L’affaire Navalny semble tout droit sortie d’un roman. En août, l’opposant est empoisonné au Novitchok, un puissant agent neurotoxique, alors qu’il se trouve en Sibérie. Il accuse Vladimir Poutine d’avoir commandé son assassinat, ce que Moscou dément avec véhémence. S’ensuit une convalescence de cinq mois à Berlin, puis un retour mouvementé en Russie le 17 janvier dernier. Dès son arrivée à l’aéroport, l’avocat est devenu blogueur est arrêté et accusé d’avoir violé les conditions de sa mise en liberté dans une affaire de détournement de fonds alléguée remontant à 2014. Mardi, un tribunal moscovite l’a finalement condamné à trois ans et demi de prison.

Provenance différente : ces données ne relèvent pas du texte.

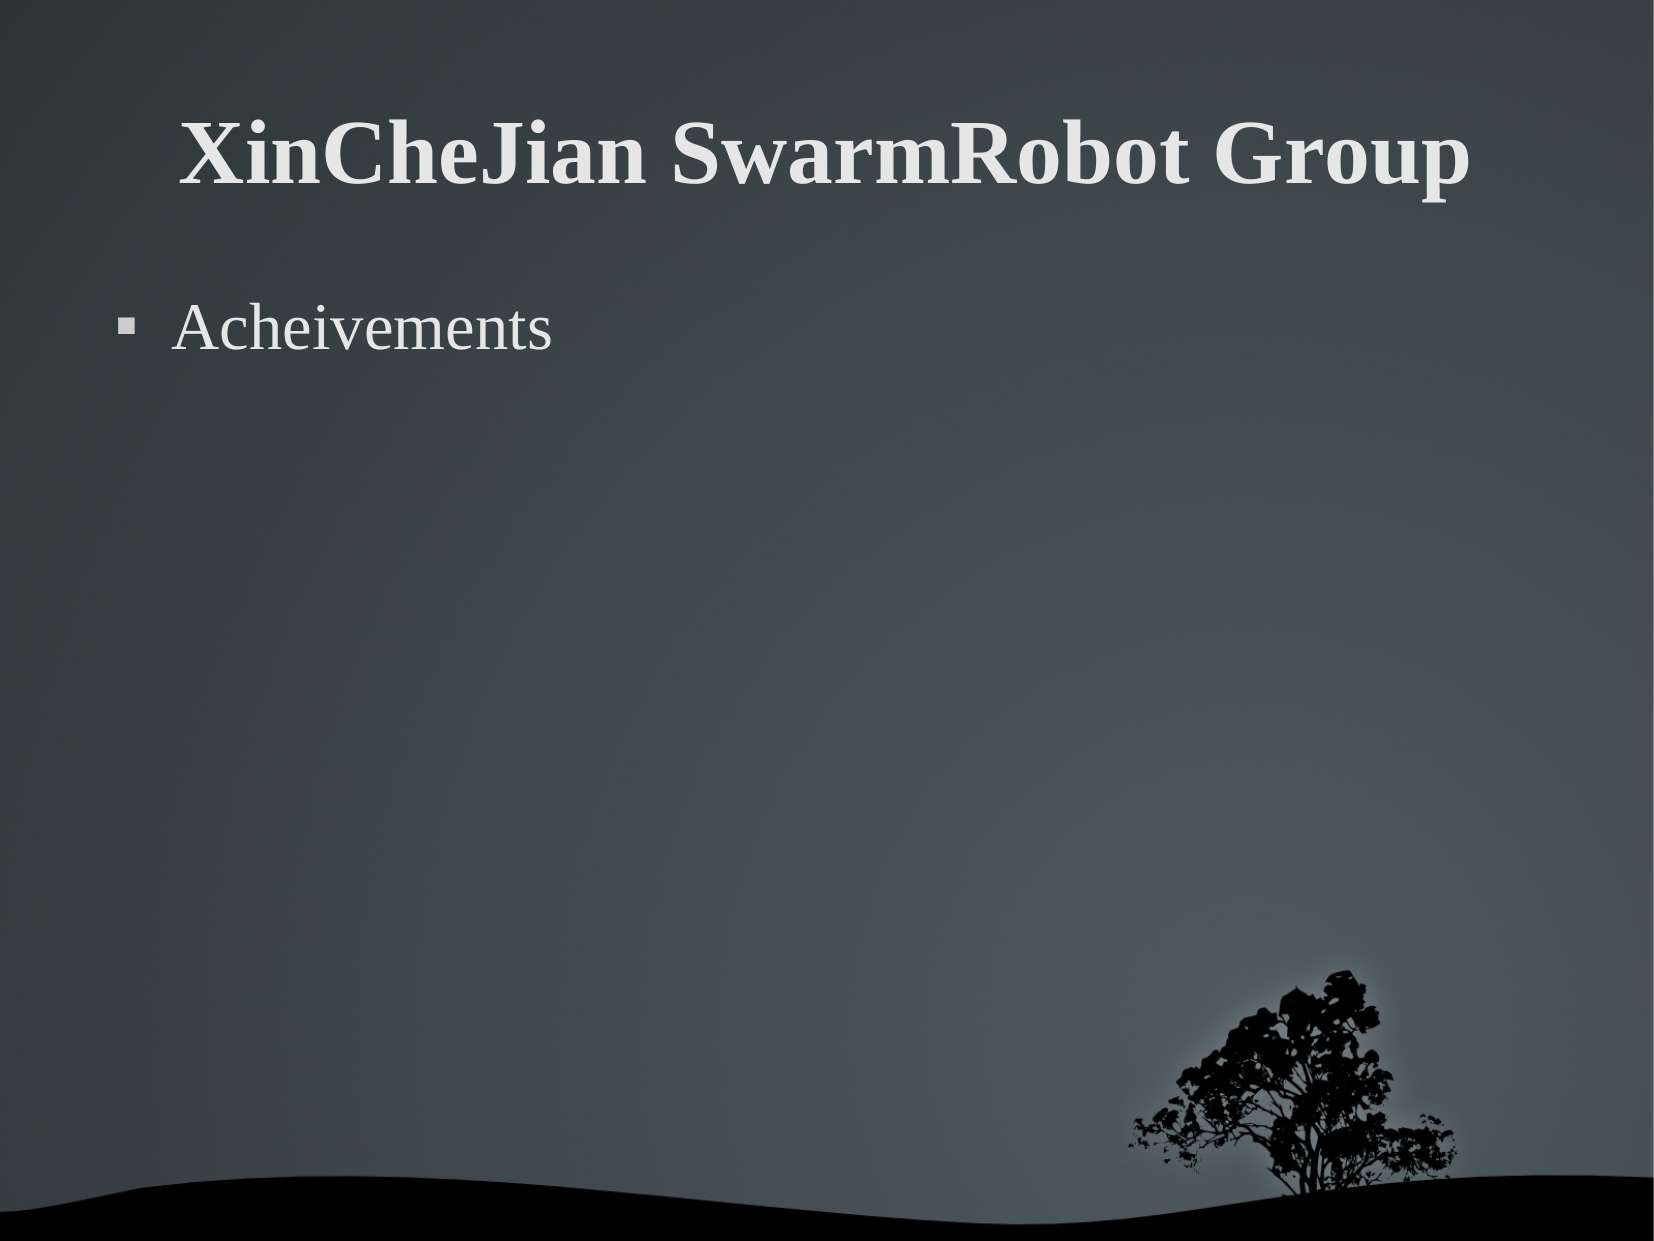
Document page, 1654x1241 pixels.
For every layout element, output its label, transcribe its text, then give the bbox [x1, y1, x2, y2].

Immédiatement après ce verdict, des manifestations ont éclaté à Moscou. L’ONG OVD-Info rapporte que quelque 1 400 personnes ont été interpellées mardi seulement, et près de 5 000 dans les jours antérieurs. En pleine pandémie, des dizaines de milliers de personnes, dont beaucoup de jeunes, sont descendus dans les rues aux quatre coins de la Russie pour manifester leur soutien à Navalny.

«Ce qui s’est passé au cours des deux dernières semaines a été un grand choc, signale la chercheuse Yana Gorokhovskaia, affiliée à l’Institute of Modern Russia, un groupe de réflexion établi à New York. Les manifestations en Russie ne sont pas rares, mais l’ampleur de la présence policière est très différente de ce qu’on voit d’habitude. »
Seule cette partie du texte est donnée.